- **TASK INSTRUCTIONS**:
Transcribe all records exactly; omit pictures.
----------
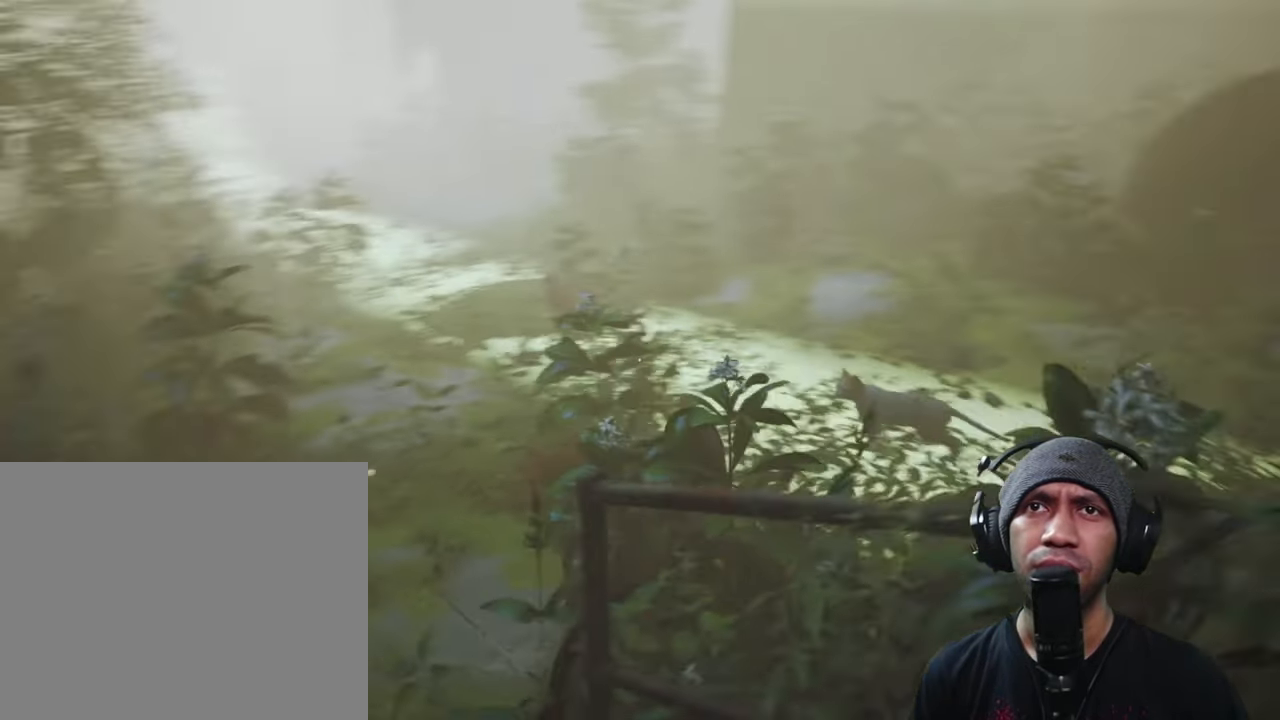
{"buttons": ["R2"], "left_stick": "up-left", "right_stick": "center", "button_events": []}
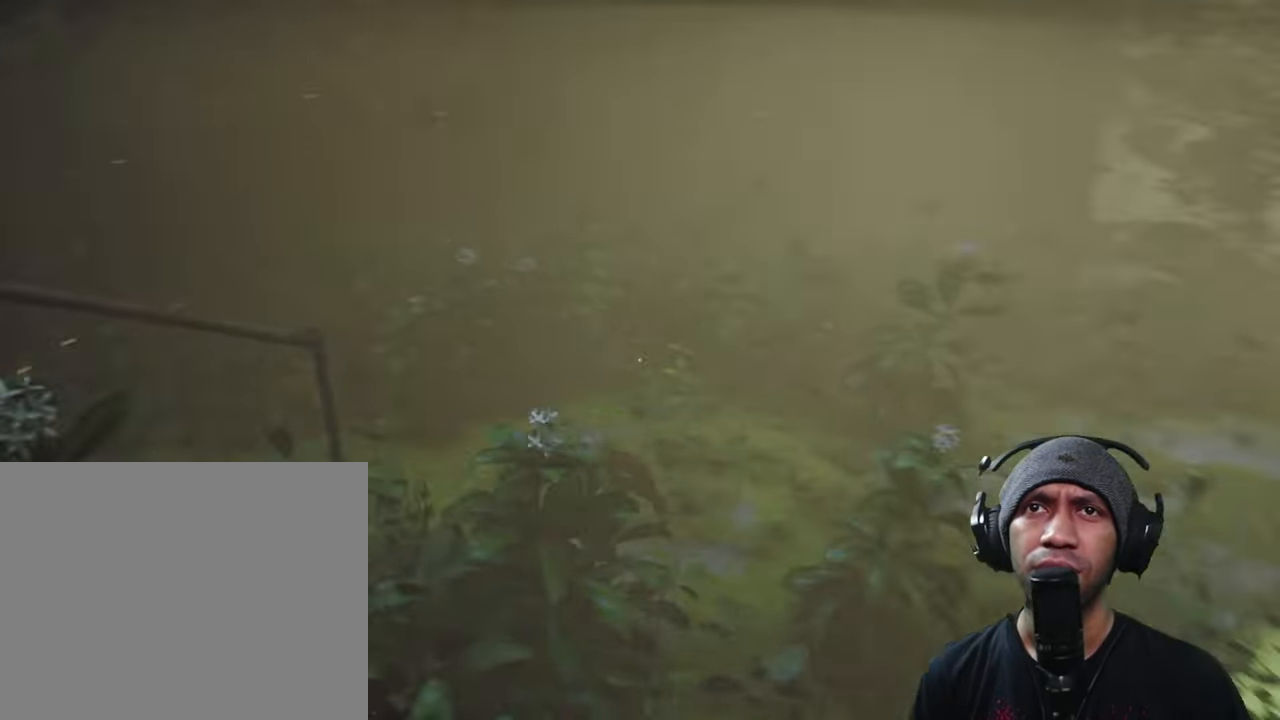
{"buttons": ["R2"], "left_stick": "up", "right_stick": "right", "button_events": []}
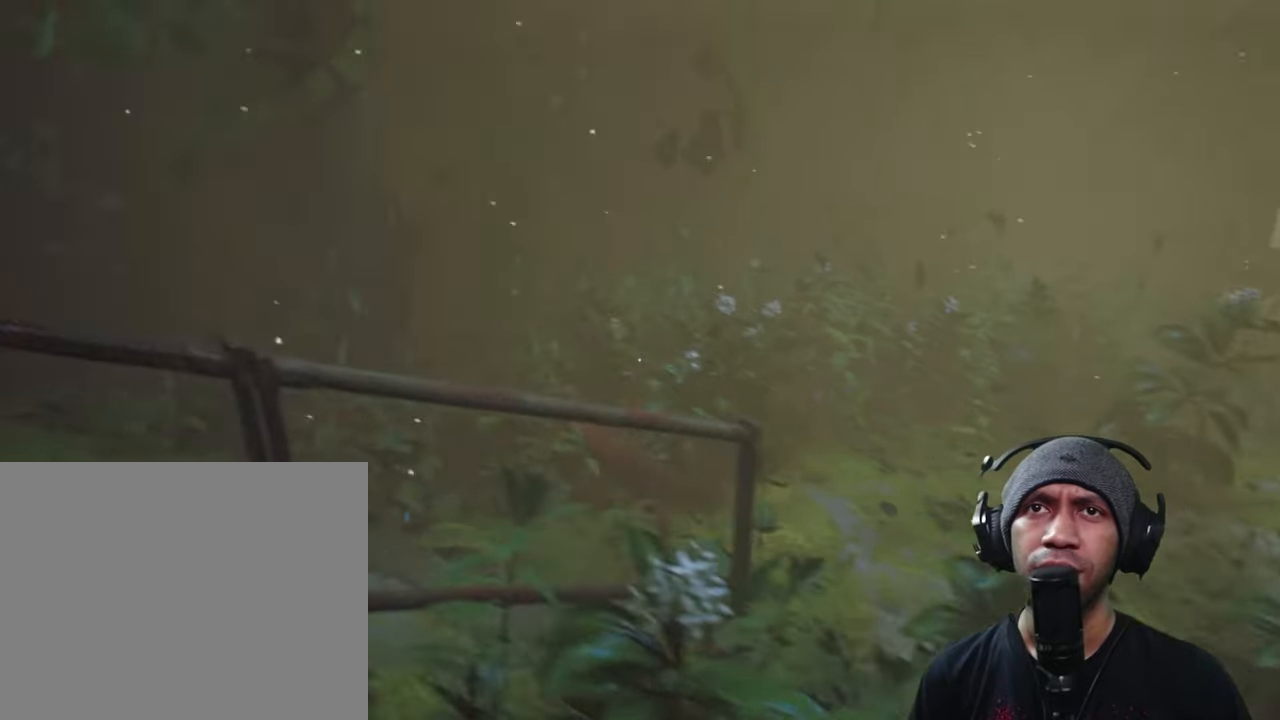
{"buttons": ["R2"], "left_stick": "up-right", "right_stick": "right", "button_events": []}
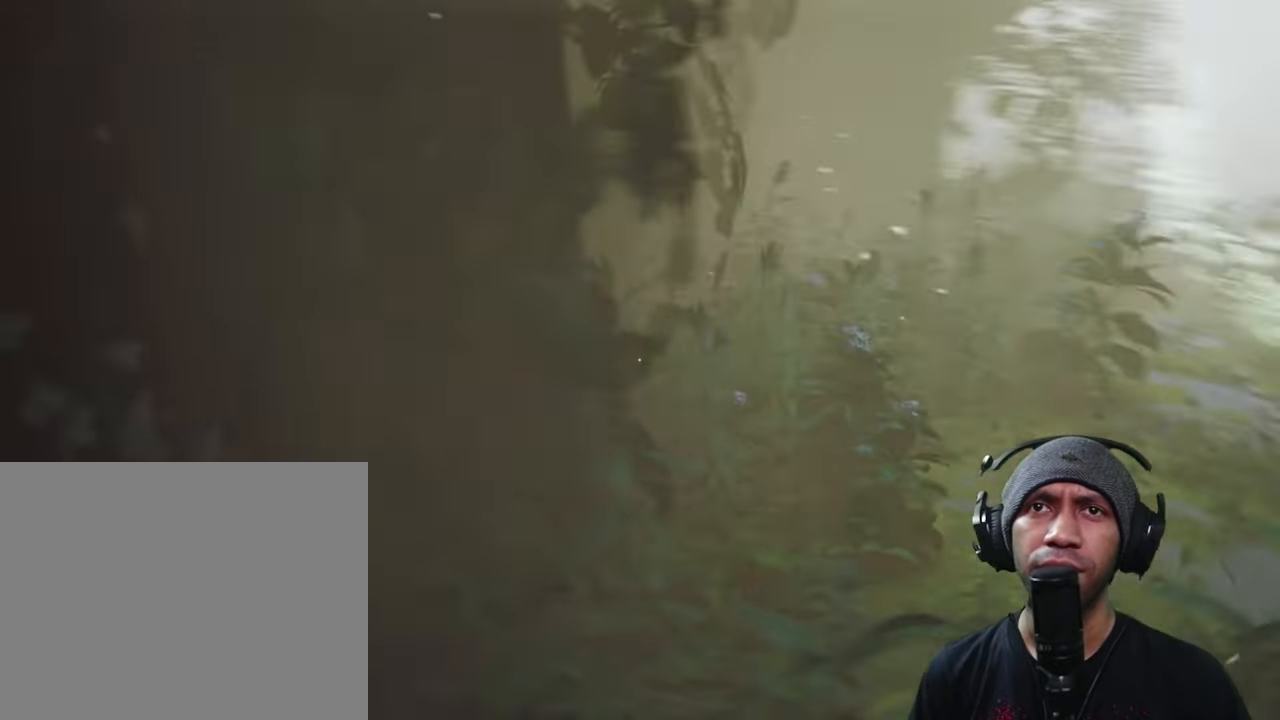
{"buttons": ["R2"], "left_stick": "up", "right_stick": "center", "button_events": []}
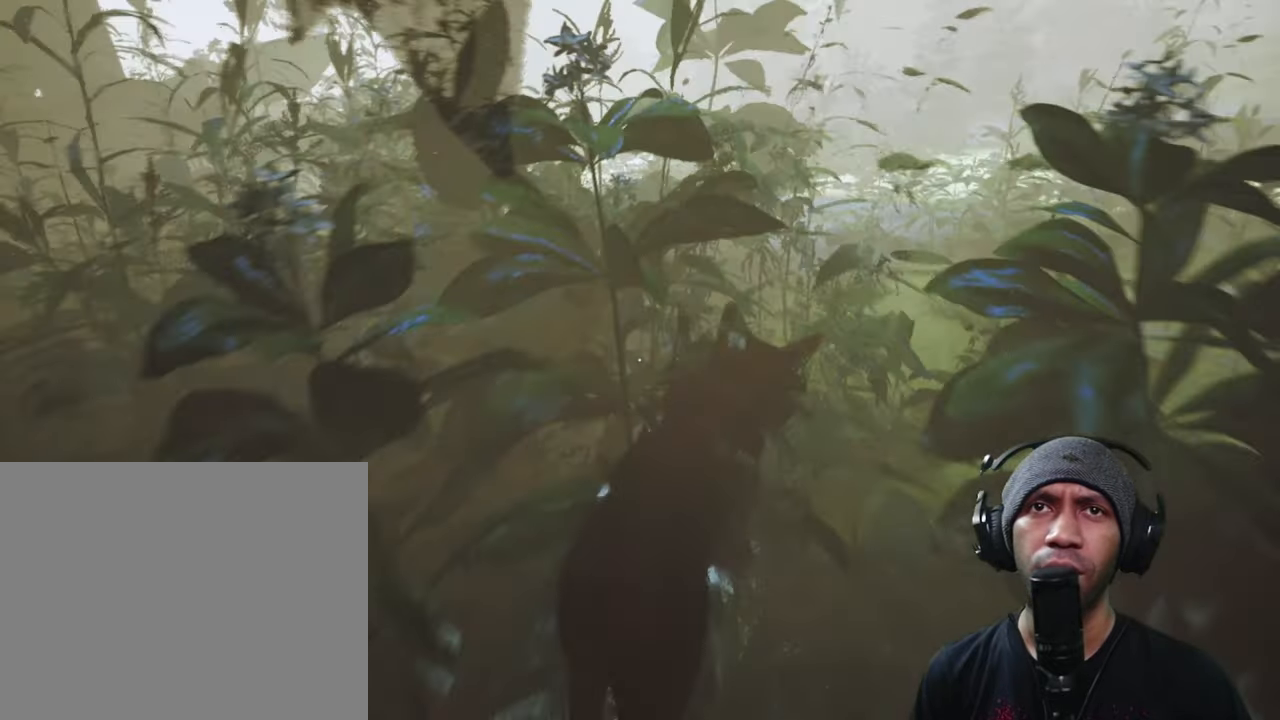
{"buttons": ["R2"], "left_stick": "up", "right_stick": "center", "button_events": []}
----------
- **SOLUTION TO THIS EXERCISE**:
{"buttons": ["R2"], "left_stick": "up-left", "right_stick": "center", "button_events": []}
{"buttons": ["R2"], "left_stick": "up", "right_stick": "right", "button_events": []}
{"buttons": ["R2"], "left_stick": "up-right", "right_stick": "right", "button_events": []}
{"buttons": ["R2"], "left_stick": "up", "right_stick": "center", "button_events": []}
{"buttons": ["R2"], "left_stick": "up", "right_stick": "center", "button_events": []}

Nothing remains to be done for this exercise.